The Lamp

Where truth can be shared.

Mint Sends God to the Sideline

Posted by thelamp on March 24, 2007

A coin program launched this month by the U.S. Mint has Christians on edge. The new $1 coin was meant to honor the men who have served as presidents of the United States. The tribute, however, is overshadowed by the relocation of four important words: In God We Trust. Departing from a tradition that began during the American Civil War, the face of this coin will not carry the inscription. This is not insignificant. Sidelining the national motto is an indication of the vanishing presence of God in society.

Click here to see the new, barely visible, location of “In God We Trust.”

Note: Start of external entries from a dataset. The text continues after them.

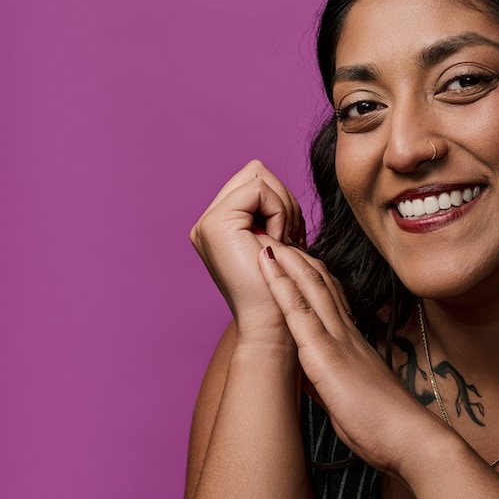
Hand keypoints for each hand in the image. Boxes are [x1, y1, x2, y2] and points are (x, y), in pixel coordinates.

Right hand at [190, 160, 307, 344]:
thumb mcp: (278, 243)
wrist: (275, 326)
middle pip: (255, 171)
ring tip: (284, 244)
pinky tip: (277, 244)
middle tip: (290, 239)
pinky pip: (258, 189)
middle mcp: (206, 223)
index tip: (291, 237)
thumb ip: (270, 213)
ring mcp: (207, 223)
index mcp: (219, 226)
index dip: (282, 201)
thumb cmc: (285, 291)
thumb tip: (276, 187)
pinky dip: (279, 212)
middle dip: (284, 200)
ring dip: (283, 208)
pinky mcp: (216, 225)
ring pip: (258, 176)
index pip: (255, 180)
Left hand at [258, 243, 441, 477]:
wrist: (408, 438)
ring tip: (268, 238)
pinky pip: (300, 314)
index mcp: (355, 345)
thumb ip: (333, 383)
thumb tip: (315, 380)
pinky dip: (281, 286)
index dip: (314, 278)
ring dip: (287, 262)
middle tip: (279, 236)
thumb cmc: (386, 427)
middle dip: (299, 261)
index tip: (299, 260)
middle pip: (322, 287)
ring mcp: (338, 342)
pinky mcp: (326, 356)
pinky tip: (267, 266)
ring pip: (310, 290)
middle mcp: (348, 335)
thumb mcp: (352, 400)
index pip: (333, 302)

Click here to send an e-mail asking Congress to repeal the Presidential $1 Coin Act.

As part of the presidential coin program, approved by Congress in 2005, the government will mint and issue four presidential dollar coins per year, featuring the images of the commanders in chief in the order that they served, beginning with Washington, Adams, Jefferson and Madison in 2007. The face of each coin will have a reverse design featuring a rendition of the Statue of Liberty. The presidents and Lady Liberty are unequivocally American icons worthy of commemoration.

All have shaped the culture. It’s disturbing, though, that Congress and the U.S. Mint are simultaneously celebrating history and denigrating it. Christians have ample reason to be angry by this offense to the nation’s Christian heritage. “In God We Trust” is America’s motto. It was adopted in the early 19th century to indicate that this is a Christian nation. Well, America was a Christian nation.

The phrase first appeared on a two-cent coin minted in 1864. The move was a result of a spiritual awakening and an increased devotion to religion by Americans. It’s hard to imagine in the current anti-Christian climate, but two centuries ago lay and religious leaders begged the government to recognize America’s appreciation of God. Then-Secretary of Treasury Salmon P. Chase consented and ordered the placement of the motto on all coins.

“No nation can be strong except in the strength of God, or safe except in His defense,” wrote Chase in an 1861 letter. “The trust of our people in God should be declared on our national coins.”

Apparently, the government feels the nation’s sentiment toward acknowledging God has diminished. If it takes a magnifying glass to read the words, what does that say about the significance of the statement?

CMC is urging people of faith to show their disapproval by lobbying Congress to repeal the Coin Act, the 2005 legislation permitting the insulting design. The national motto should be prominent and visible on all legal tender in the United States. America still trusts in God.